I was excited to find out that one of Van Gogh’s paintings that I am most familiar with was painted right there in Auvers-sur-Oise: The Church at Auvers. I knew the painting first from studying it at University, but it was also featured prominently in an extremely popular episode of Doctor Who.
At the end of the episode, Van Gogh himself is transported to the future to see a retrospective of his own work, and he gets to overhear one of the museum guides say this:
“…to me Van Gogh is the finest painter of them all …He transformed the pain of his tormented life into ecstatic beauty. Pain is easy to portray, but to use your passion and pain to portray the ecstasy and joy and magnificence of our world, no one had ever done it before. Perhaps no one ever will again. To my mind, that strange, wild man who roamed the fields of Provence was not only the world’s greatest artist, but also one of the greatest men who ever lived.”
I’d like to think that if the real-life Van Gogh somehow found out that his paintings would become wildly popular throughout the world after his death, then maybe he wouldn’t have had the same sad end.
Van Gogh spent his last few months in a tiny attic room that he rented from the Auberge Ravoux, an inn in Auvers-sur-Oise, and we were able to visit this tiny room. You are only able to visit with a guide, who told us lots of details about Van Gogh’s time there.
He was there for about 70 days, and painted about 80 paintings during that time, making it his most prolific artistic phase ever. In fact, the painting of the Auvers Church was completed in only 2 hours. He stayed outdoors from sunrise to sunset, only returning to his room to sleep. Part of this was due to the intense heat – it was not only the height of summer, but his room was unfortunately situated right above the kitchens, and the only source of ventilation was a tiny window in the roof. You can see all the paintings he created during this time by clicking here.
One day, instead of returning to the inn like normal, he came back with a bullet in his chest, and a couple days later, he died. They don’t know exactly what triggered his ultimate decision to commit suicide, but they do have clues that he had a falling out with both his friend, Dr. Gachet (who lived in the same town) and his brother, Théo, around the same time. It could be that being estranged from these two friends, his only real support system, is what drove him over the edge.
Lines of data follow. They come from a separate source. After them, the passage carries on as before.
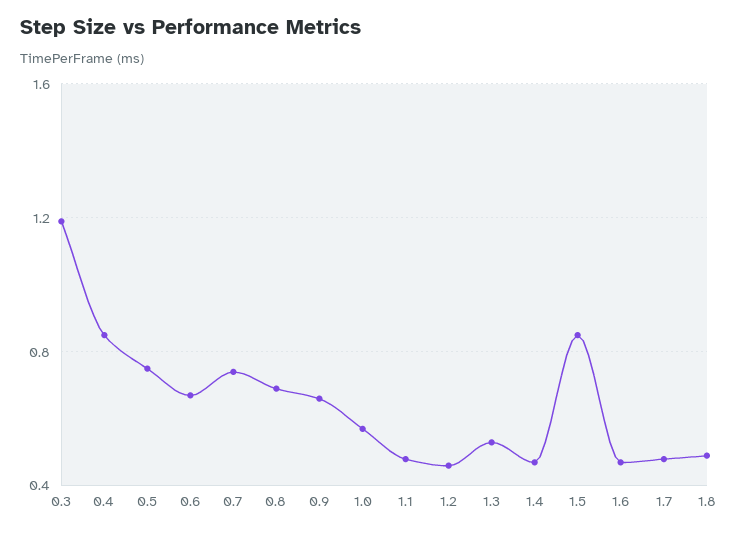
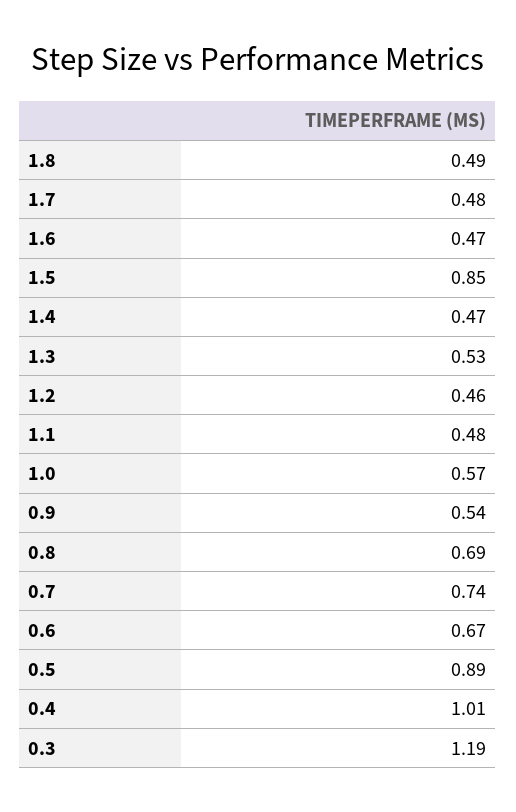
0.4: 0.85 -> 1.01
0.5: 0.75 -> 0.89
0.9: 0.65 -> 0.54

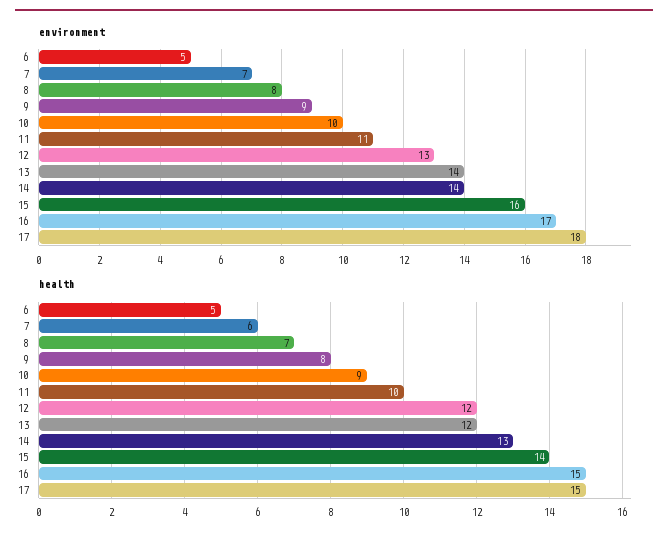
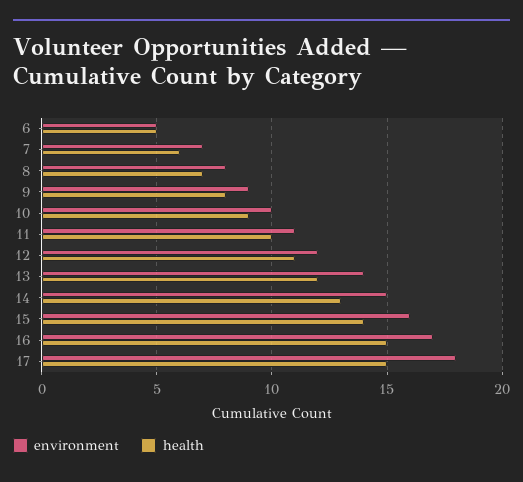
environment, 12: 13 -> 12
environment, 14: 14 -> 15
health, 12: 12 -> 11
Van Gogh is buried in the local cemetery next to Théo, who died shortly after his brother of Syphilis. Théo was initially buried near Utrecht in the Netherlands, but was exhumed and re-buried next to his brother. He was one of Vincent’s only true supports, since the rest of his family didn’t want much to do with him.
The cemetery is right in the middle of sprawling farmland, with gently rolling hills. It seems like the perfect eternal setting for Van Gogh, since it echoes so many of his rural landscapes. In fact, most of the paintings he completed in his last month of life (July 1890) depicted wheat fields.
The town itself was charming, like most French villages in the countryside. There is also an Absinthe museum, but it was closed the day we went. We could have also gone to visit Dr. Gachet’s house, but we didn’t have enough time. If you’d like to visit Auvers-sur-Oise yourself, you must first go to Pontoise station via the RER C, train line H from Gare du Nord, OR train line J from Saint Lazare. Then, take line H in the direction of Gare de Creil and get off at Auvers-sur-Oise. It’s a little bit complicated, because there’s not a completely direct train, but totally do-able! It took us a while to get there because we came all the way from Versailles.